Optimizing a Neural Network Approach to Pileup Rejection for CUPID

The CUORE (Cryogenic Underground Observatory for Rare Events) experiment is searching for neutrinoless double beta decay at the Gran Sasso National Laboratory. Neutrinos are currently treated as Dirac fermions, particles distinct from their antiparticle, making this decay forbidden in the Standard Model. However, observation of neutrinoless double beta decay would indicate neutrinos are Majorana fermions, particles that are their own antiparticle. CUORE currently sets the best lower limit on the half-life for neutrinoless double beta decay in Tellurium-130. CUPID (CUORE Upgrade with Particle Identification) is an experiment in development that will look for neutrinoless double beta decay in Molybdenum-100 at much higher sensitivity.

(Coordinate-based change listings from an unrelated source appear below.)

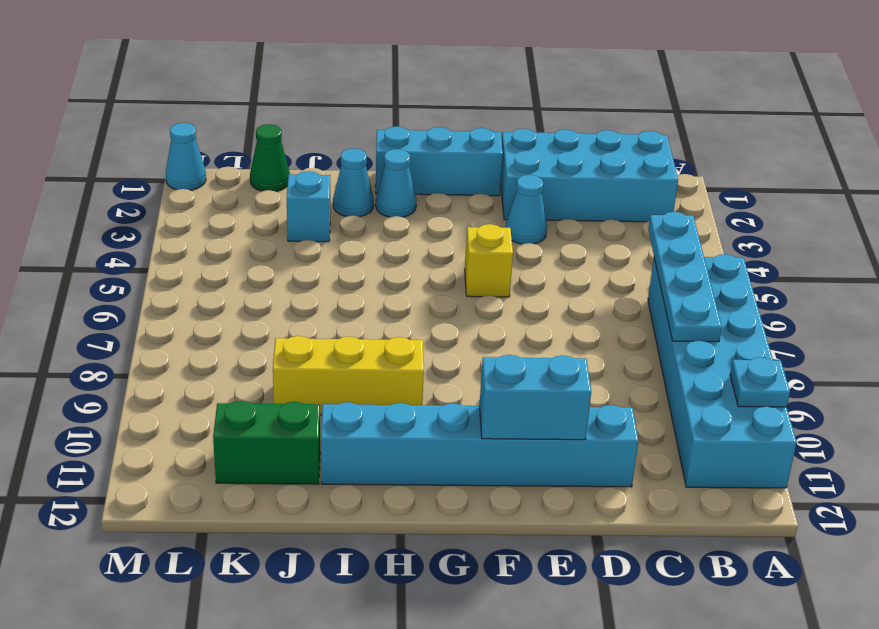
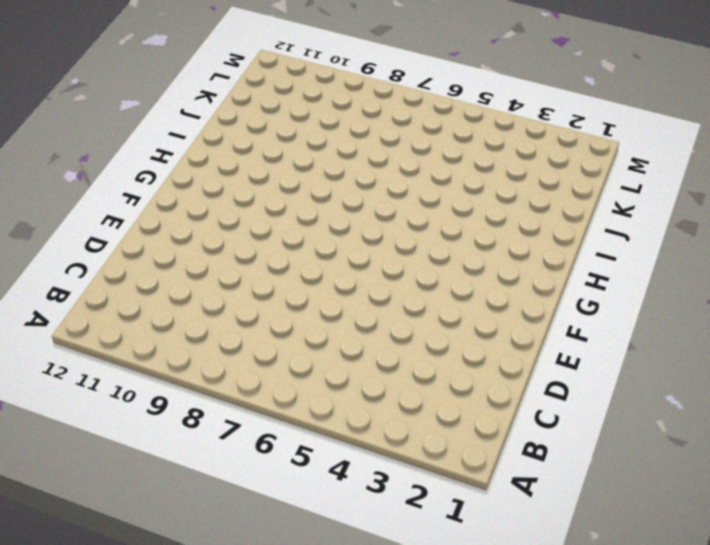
none -> cyan 2x6 brick [648,254,797,488]
none -> cyan 2x4 brick [501,129,678,222]
none -> cyan 1x6 brick [321,402,639,487]

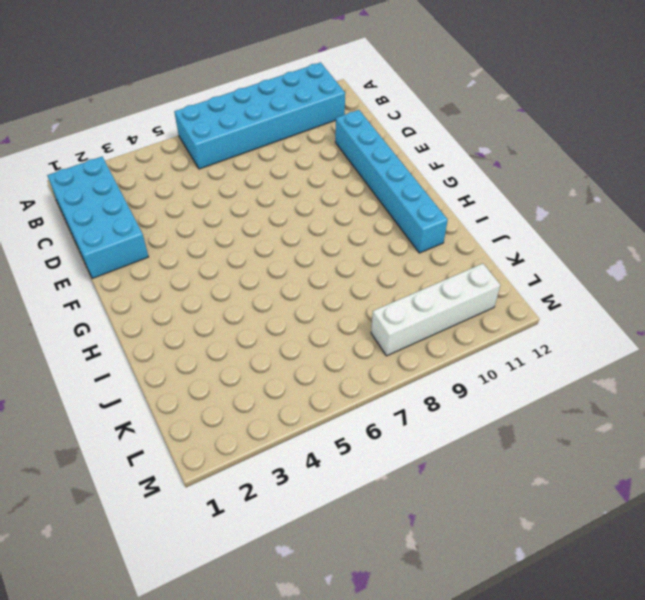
white 1x4 brick [371,264,500,356] -> none
none -> cyan 1x1 cone [506,175,547,244]
none -> cyan 1x3 brick [376,126,503,196]
none -> yellow 1x1 brick [465,224,513,297]

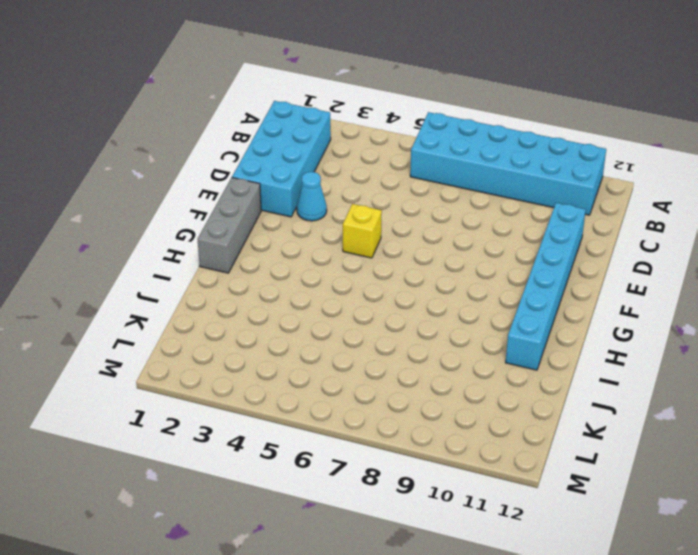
grey 1x3 brick [198,178,261,273] -> cyan 1x3 brick [376,126,503,196]
none -> cyan 1x1 cone [376,149,416,217]
none -> yellow 1x3 brick [273,336,424,415]
none -> cyan 1x1 cone [333,148,374,217]

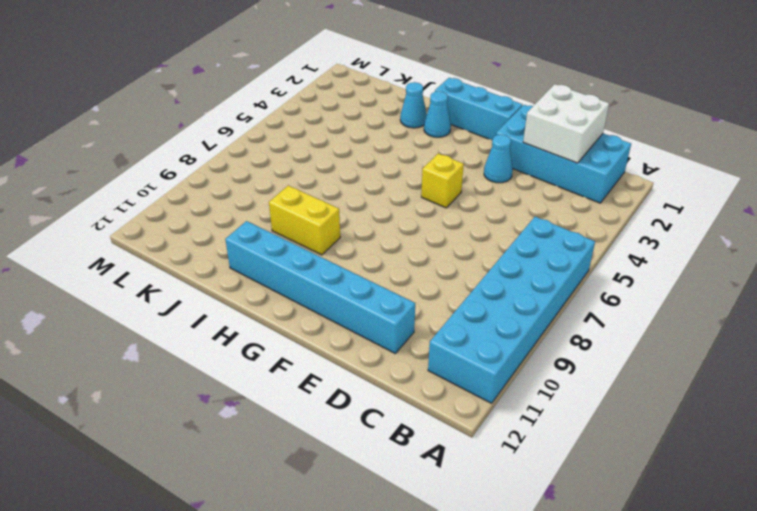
white 2x2 brick [523,84,609,163] -> none
yellow 1x2 brick [269,186,340,255] -> yellow 1x3 brick [273,336,424,415]
none -> cyan 1x1 brick [287,171,330,242]
none -> green 1x2 brick [213,401,320,484]
none -> green 1x1 cone [250,124,290,192]

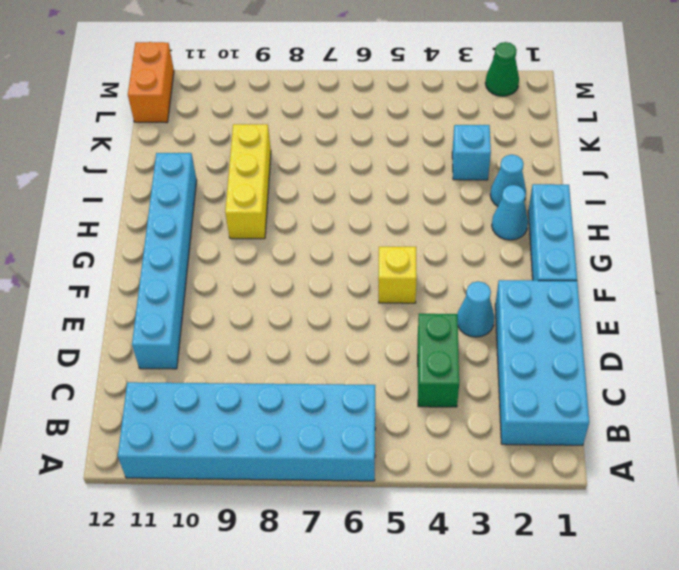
green 1x2 brick [418,314,459,407] -> green 1x2 brick moved to [213,401,320,484]
orange 1x2 brick [128,42,174,123] -> none
green 1x1 cone [485,42,519,96] -> green 1x1 cone moved to [250,124,290,192]
none -> cyan 1x1 cone [166,123,206,190]
none -> cyan 1x1 plate [730,357,790,407]
none -> cyan 1x4 plate [648,212,722,342]

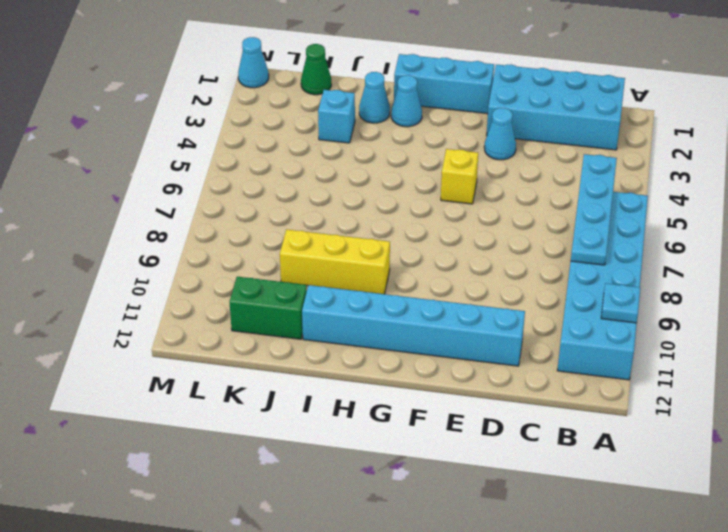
none -> cyan 1x2 brick [479,355,591,440]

One issue that arises from using ¹⁰⁰Mo as a source is its unusually high two-neutrino double beta decay rate. Due to the relatively slow response time of the detectors, two events that occur near simultaneously result in a “pileup” event, where the total sum of energy produced by the two constituent pulses can create a signal within the predicted region of interest of neutrinoless double beta decay. Neural Networks have demonstrated promise in this task, especially with convolutional neural networks (CNNs). However, higher efficiencies may be found in alternative model architectures and data representations. A thorough exploration of these alternative approaches is essential to determining the ideal pileup rejection method.